Who are they?

Who is Yves Klein?

Meet the awesome artist who invented his own colour!

This may be just a blue square to you. But it is actually a picture painted with a very special blue.

This blue was invented by artist Yves Klein and he called it International Klein Blue or IKB for short.

This is number 79 of about 200 paintings he made using IKB. We call these paintings monochrome paintings. Monochrome means one colour, so a monochrome painting is a painting that only includes one colour.

So I suppose you are wondering why he invented a colour?

It all started in 1947, when three young artist friends were on holiday in Nice, France. On a beautiful sunny day, they decided to carve up the world between them. One would take the land, another the air and the last would take the sky. Yves Klein was the artist who took the sky.

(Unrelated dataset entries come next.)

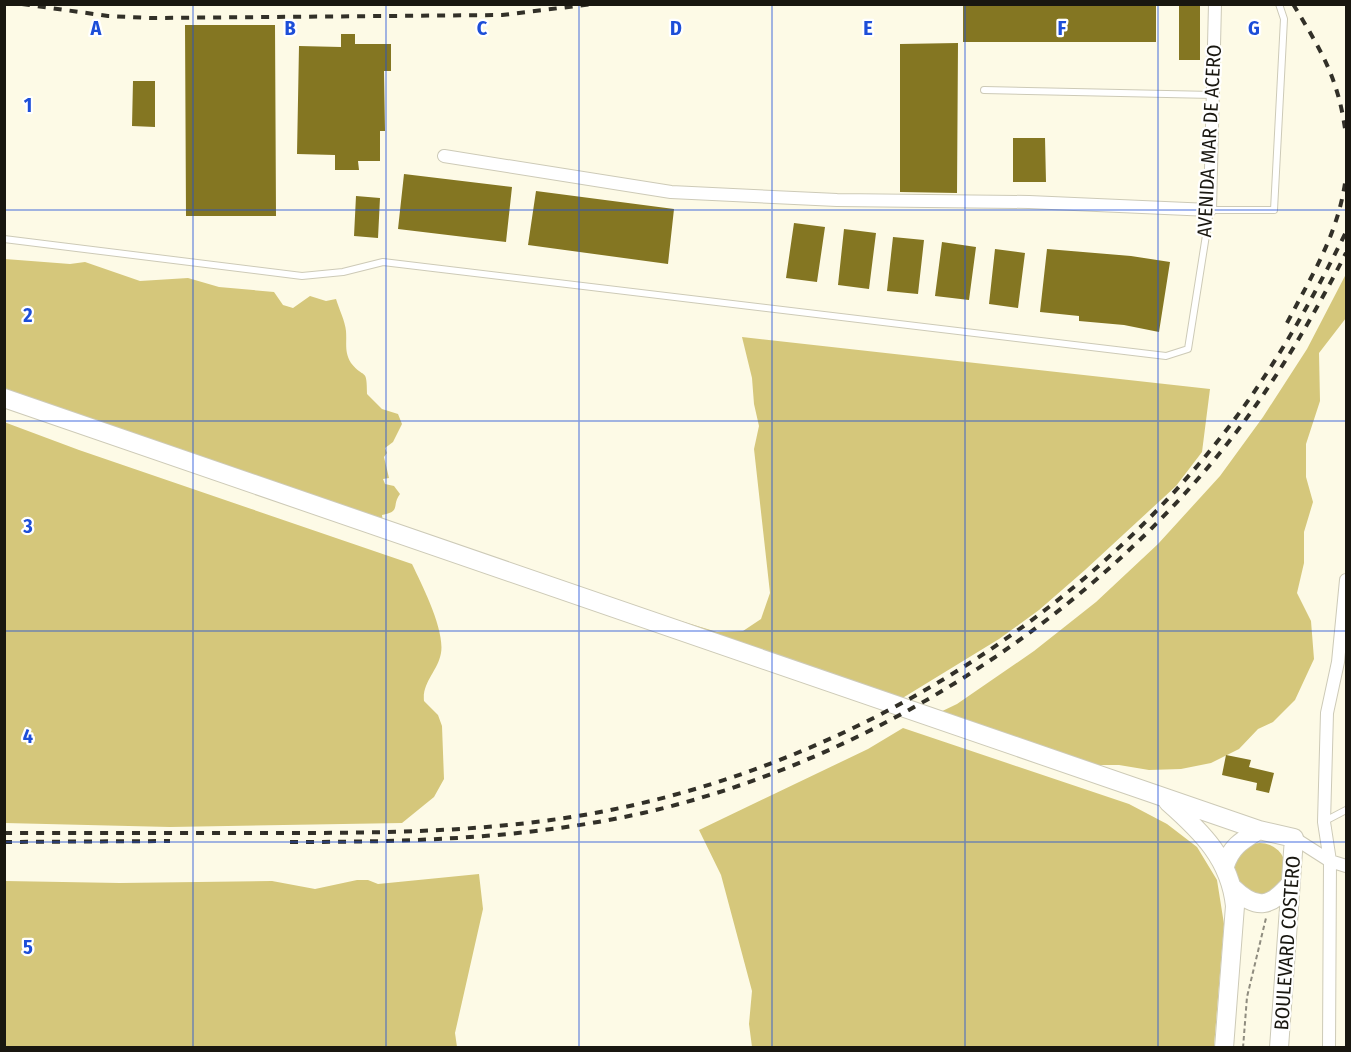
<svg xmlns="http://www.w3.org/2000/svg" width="1351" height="1052" viewBox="0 0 1351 1052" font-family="'Fira Sans Condensed',sans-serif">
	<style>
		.green { fill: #d5c77b }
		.building { fill: #847622 }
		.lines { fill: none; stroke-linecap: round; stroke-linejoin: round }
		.service-casing { stroke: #cdcab7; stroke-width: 8 }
		.minor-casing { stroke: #cdcab7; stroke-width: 14 }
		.secondary-casing { stroke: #cdcab7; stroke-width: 20 }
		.path { stroke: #8f8c7f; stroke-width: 2; stroke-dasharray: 4.5 3; stroke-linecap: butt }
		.service { stroke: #fff; stroke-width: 6 }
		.minor { stroke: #fff; stroke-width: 12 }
		.secondary { stroke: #fff; stroke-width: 18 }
		.rail { stroke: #323028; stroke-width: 4; stroke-dasharray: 8 8; stroke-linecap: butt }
		.grid { fill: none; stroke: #1d4ed8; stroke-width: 1.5; stroke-opacity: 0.55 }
		.labels { text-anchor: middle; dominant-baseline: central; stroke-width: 4.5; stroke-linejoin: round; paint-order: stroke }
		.street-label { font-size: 20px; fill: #191710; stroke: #fff }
		.grid-label { font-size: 20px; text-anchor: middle; font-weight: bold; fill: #1d4ed8; stroke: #fff; stroke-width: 4.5; stroke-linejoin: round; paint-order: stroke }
	</style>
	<rect width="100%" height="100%" fill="#fdfae6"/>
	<!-- green -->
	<path class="green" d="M5,259L70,264L85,262L140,281L188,278L219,287L274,292L283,305L293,308L310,296L326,301L336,299C339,309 345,321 346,331C347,343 344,352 351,363C364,380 367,366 367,394L382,409L398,414L402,424L393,442L385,448L387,453L384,457L389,478L383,479L385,484L394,486L400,494C391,506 402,511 382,515L383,524L5,396Z
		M1346,274V318L1319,353L1320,401L1306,444V477L1313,502L1304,532V563L1297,593L1311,621L1314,659L1295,700L1273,722L1258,729L1239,749L1211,763L1181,769L1149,770L1119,765H1087L934,715L957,704L1034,651L1096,602L1158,544L1220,476L1263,417L1307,349Z
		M742,337L1210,389L1202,452L1176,486L1085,570L1039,610L999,639L896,702L586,592L717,632L743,631L761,619L770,593L754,449L759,426L754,404L752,378Z
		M4,422L79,450L412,564C422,585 445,630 441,653C438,671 422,682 424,701L438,715L442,726L444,779L434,797L402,823L170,827L5,823Z
		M903,728L1129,804L1167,824L1197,847L1217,880L1224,924L1214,1047H752L749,1024L752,991L721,875L699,830L868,749Z
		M1234 869a26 26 0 1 1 52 0a26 26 0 1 1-52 0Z
		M479,874L483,909L455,1033L457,1047H5V881L120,883L272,881L315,889L357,880H368L378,884Z"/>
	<!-- building -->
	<path class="building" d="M963,4H1156V42H963Z
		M1179,4H1200V60H1179Z
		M185,25H275L276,216H186Z
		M341,34H355V44H391V71H384L385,131H380V161H358L359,170H335V155L297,154L299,46L341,47Z
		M958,43L957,193L900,192V44Z
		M133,81H155V127L132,126Z
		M1013,138H1045L1046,182H1013Z
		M404,174L512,187L506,242L398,229Z
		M536,191L674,209L668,264L528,245Z
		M356,196L380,198L378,238L354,236Z
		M794,223L825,227L817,282L786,278Z
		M844,229L876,233L869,289L838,285Z
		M893,237L924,240L918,294L887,291Z
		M942,242L976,247L969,300L935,296Z
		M995,249L1025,253L1018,308L989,304Z
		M1047,249L1131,256L1170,262L1159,332L1124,325L1079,321V316L1040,312Z
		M1226,755L1251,760L1249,767L1274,773L1269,793L1256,790L1257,783L1222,775Z"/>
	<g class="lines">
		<!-- service casing -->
		<g class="service-casing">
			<path id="service" d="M984,90L1213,95
				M4,239L302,276L343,272L383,262L1166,356L1188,349L1210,210H1274L1284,19L1279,4
				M1325,821L1346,810"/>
		</g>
		<!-- minor casing -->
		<g class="minor-casing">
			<path id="minor" d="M444,156L671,192L837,200L1029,202L1210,210L1215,4
				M1294,838L1330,861L1346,866
				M1329,1048L1330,861L1324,822L1327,713L1338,662L1346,580"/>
		</g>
		<!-- secondary casing -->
		<g class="secondary-casing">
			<path id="secondary" d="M4,398L1259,830L1294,838L1279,1048
				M1168,802C1202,832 1230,859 1235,906L1224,1048
				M1225,866C1231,846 1243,840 1259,830
				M1233,888C1257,911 1271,907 1291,883"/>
		</g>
		<!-- path -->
		<path class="path" d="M1243,1048L1247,997L1266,918"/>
		<!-- service -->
		<use href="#service" class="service"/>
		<!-- minor -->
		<use href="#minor" class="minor"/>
		<!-- secondary -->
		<use href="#secondary" class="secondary"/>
		<!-- rail -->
		<path class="rail" d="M22,4L108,16L151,18L502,15L593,4
			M1293,4C1322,52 1339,79 1346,136
			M1287,323C1313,273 1339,233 1346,176
			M4,833C92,833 179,833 266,833C361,833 456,833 551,820C803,786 1053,645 1213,447C1266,382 1309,307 1346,232
			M4,842L170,841
			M290,842C409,842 527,839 643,813C862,763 1077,628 1219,454C1269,393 1310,323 1346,253"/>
	</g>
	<!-- grid -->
	<path class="grid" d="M193,4V1048M386,4V1048M579,4V1048M772,4V1048M965,4V1048M1158,4V1048M4,210H1346M4,421H1346M4,631H1346M4,842H1346"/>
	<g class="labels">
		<!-- street labels -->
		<g class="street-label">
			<text transform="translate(1209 141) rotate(-87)">AVENIDA MAR DE ACERO</text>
			<text transform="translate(1287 943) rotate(-86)">BOULEVARD COSTERO</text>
		</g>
	</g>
	<g class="grid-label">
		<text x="96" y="35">A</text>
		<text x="290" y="35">B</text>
		<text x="482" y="35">C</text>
		<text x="676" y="35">D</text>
		<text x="868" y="35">E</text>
		<text x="1062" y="35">F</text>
		<text x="1254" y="35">G</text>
		<text x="28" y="112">1</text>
		<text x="28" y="322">2</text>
		<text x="28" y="533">3</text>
		<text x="28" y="743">4</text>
		<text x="28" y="954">5</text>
	</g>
	<!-- border -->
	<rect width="1351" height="1052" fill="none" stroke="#191710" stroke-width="12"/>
</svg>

Klein saw the sky as a place where an artist could be free to think their own thoughts without being influenced by what people thought on the ground.

This photograph shows Klein leaping into the air. It looks as if he is flying, but really the photograph is a fake!

Yves Klein Leap into the Void 1960

Yves Klein
Leap into the Void 1960
© Yves Klein, ADAGP, Paris
Photo: Shunk–Kender
© Roy Lichtenstein Foundation

Klein made the photograph to show us how free we might be if we could leap into space. IKB was the colour he imagined pure space might be.

Klein was also interested in the way we attach different emotions to colour. Like anger to red or jealousy to green. What emotion do you think Klein thought IKB might have?

Klein was an important figure in post-war art. He was a member of the nouveau réaliste movement that began in France in the 1950s. Nouveau réalism was a bit like pop art, in that the artists used everyday objects in their paintings.

They also staged happenings, which were a bit like performances. Klein once staged a happening where he painted naked women in IKB and then the women pressed their bodies onto paper, it was considered very shocking at the time.

Sadly Klein died from a heart attack in Paris in 1962 when he was only 34. Who knows what exciting things he might have created if he had lived longer…

Do you like Klein’s artwork? If you could make a colour what would it be? Have you tried to make artwork in just one colour?